• DESCRIPTION OF THE TASK
Print the lines in the listing below that fall between the line with "本プライバシーポリシーに関す" and the line with "## Athulya Santosh", those two lines included, exactly as they stand and with nothing else.

• RECORDS PROVIDED
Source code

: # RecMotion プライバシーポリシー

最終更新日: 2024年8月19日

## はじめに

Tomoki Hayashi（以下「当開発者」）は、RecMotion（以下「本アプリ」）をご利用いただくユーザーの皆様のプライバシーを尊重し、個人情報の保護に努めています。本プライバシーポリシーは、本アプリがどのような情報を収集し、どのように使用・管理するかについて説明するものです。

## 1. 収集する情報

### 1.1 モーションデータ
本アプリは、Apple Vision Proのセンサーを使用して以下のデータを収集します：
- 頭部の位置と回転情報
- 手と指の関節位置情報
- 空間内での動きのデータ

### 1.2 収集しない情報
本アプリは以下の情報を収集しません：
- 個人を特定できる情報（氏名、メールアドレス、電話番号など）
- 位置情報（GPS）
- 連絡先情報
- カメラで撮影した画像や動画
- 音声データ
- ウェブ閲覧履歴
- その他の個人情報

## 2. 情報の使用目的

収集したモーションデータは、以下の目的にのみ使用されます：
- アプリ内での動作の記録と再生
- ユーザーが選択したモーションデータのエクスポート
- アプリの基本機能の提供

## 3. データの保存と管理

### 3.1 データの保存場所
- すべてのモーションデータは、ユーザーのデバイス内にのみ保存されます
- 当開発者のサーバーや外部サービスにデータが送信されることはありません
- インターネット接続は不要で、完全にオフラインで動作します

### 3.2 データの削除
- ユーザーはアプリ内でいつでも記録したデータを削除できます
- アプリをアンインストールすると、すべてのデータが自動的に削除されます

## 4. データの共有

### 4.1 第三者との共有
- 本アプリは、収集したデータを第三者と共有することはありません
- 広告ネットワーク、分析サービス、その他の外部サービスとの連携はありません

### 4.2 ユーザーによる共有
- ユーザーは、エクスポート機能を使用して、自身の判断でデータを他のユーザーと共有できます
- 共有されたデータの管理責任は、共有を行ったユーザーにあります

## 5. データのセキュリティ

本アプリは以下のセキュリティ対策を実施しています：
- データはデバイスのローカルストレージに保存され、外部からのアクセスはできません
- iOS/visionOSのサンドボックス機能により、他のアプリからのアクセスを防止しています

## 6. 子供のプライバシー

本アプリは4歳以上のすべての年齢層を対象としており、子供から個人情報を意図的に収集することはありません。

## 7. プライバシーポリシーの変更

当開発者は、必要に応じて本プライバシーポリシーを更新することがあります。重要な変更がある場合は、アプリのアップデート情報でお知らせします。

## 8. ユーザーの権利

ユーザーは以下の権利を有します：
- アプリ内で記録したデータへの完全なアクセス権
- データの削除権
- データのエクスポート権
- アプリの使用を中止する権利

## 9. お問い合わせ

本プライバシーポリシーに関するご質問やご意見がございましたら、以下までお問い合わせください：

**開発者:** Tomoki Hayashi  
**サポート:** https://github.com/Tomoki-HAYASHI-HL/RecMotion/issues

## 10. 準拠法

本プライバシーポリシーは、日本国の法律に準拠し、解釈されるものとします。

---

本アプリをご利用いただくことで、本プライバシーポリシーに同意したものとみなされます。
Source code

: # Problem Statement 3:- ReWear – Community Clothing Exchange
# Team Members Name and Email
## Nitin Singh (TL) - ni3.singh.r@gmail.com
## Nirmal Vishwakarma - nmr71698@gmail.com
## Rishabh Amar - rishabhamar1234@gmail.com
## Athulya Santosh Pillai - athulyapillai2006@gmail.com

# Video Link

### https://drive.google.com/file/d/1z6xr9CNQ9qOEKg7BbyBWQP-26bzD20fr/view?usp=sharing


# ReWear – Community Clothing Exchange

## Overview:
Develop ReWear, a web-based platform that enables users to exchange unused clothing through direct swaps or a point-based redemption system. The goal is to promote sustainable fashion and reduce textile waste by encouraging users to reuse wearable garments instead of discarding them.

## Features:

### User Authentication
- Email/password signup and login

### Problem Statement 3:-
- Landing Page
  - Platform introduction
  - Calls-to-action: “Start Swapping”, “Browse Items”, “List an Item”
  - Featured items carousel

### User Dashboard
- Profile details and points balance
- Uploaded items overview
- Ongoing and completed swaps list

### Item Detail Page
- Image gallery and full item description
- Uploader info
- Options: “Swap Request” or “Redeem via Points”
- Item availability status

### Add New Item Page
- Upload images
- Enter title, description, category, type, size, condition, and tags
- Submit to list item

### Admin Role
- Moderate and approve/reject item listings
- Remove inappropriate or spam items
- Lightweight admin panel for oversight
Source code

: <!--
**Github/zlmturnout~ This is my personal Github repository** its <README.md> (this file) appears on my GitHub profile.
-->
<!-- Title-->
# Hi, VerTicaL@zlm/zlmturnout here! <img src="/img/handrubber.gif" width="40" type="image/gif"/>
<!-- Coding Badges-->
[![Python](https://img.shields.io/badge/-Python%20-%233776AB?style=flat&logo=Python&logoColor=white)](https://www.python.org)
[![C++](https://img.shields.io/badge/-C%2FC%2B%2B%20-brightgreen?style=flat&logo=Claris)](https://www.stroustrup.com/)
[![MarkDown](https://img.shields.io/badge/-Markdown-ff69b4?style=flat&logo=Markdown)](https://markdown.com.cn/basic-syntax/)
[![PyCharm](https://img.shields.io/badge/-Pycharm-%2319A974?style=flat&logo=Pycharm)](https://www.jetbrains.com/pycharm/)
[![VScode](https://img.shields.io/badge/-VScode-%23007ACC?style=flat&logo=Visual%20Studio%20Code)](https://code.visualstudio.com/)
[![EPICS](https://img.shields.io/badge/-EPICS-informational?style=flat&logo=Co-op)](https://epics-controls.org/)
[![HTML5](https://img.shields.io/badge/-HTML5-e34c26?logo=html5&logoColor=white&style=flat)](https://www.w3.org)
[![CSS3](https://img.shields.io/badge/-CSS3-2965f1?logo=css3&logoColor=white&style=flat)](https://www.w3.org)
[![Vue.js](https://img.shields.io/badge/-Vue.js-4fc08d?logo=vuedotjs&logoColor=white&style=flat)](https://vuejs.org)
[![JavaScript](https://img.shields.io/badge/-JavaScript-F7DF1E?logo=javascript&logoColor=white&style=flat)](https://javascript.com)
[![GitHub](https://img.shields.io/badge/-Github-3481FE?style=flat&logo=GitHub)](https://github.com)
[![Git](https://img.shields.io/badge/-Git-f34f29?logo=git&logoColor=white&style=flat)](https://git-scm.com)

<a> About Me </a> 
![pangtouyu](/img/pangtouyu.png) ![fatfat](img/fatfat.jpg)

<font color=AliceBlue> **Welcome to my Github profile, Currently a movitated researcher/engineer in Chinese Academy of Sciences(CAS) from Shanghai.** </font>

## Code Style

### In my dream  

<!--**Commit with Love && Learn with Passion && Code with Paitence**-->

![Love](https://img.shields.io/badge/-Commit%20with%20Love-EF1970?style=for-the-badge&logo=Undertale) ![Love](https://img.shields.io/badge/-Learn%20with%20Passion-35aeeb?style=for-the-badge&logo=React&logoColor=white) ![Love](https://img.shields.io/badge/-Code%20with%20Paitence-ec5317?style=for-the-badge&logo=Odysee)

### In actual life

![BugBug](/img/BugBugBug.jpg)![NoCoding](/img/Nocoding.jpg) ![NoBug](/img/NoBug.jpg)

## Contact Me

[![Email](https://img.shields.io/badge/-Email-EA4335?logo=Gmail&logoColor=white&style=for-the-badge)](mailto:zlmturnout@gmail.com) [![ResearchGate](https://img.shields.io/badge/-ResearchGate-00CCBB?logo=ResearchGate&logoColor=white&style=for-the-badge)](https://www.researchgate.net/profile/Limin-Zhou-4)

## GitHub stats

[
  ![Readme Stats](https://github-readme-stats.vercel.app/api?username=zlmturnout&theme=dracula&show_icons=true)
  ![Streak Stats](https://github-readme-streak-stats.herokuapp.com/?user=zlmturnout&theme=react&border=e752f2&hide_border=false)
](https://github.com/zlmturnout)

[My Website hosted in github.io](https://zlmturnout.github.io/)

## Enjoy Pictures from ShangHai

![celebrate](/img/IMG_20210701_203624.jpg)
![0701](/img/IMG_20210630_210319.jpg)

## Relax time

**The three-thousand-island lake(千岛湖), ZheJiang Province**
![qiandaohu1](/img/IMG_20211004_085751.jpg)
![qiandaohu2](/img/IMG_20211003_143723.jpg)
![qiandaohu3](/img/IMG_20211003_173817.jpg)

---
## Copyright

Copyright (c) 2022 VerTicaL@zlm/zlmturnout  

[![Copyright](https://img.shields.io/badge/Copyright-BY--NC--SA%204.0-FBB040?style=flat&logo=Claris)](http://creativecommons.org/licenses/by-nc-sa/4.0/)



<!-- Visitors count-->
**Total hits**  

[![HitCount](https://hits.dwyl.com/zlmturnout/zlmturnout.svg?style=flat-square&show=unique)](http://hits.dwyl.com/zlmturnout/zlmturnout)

• RESPONSE TO THE TASK
本プライバシーポリシーに関するご質問やご意見がございましたら、以下までお問い合わせください：

**開発者:** Tomoki Hayashi  
**サポート:** https://github.com/Tomoki-HAYASHI-HL/RecMotion/issues

## 10. 準拠法

本プライバシーポリシーは、日本国の法律に準拠し、解釈されるものとします。

---

本アプリをご利用いただくことで、本プライバシーポリシーに同意したものとみなされます。
Source code

: # Problem Statement 3:- ReWear – Community Clothing Exchange
# Team Members Name and Email
## Nitin Singh (TL) - ni3.singh.r@gmail.com
## Nirmal Vishwakarma - nmr71698@gmail.com
## Rishabh Amar - rishabhamar1234@gmail.com
## Athulya Santosh Pillai - athulyapillai2006@gmail.com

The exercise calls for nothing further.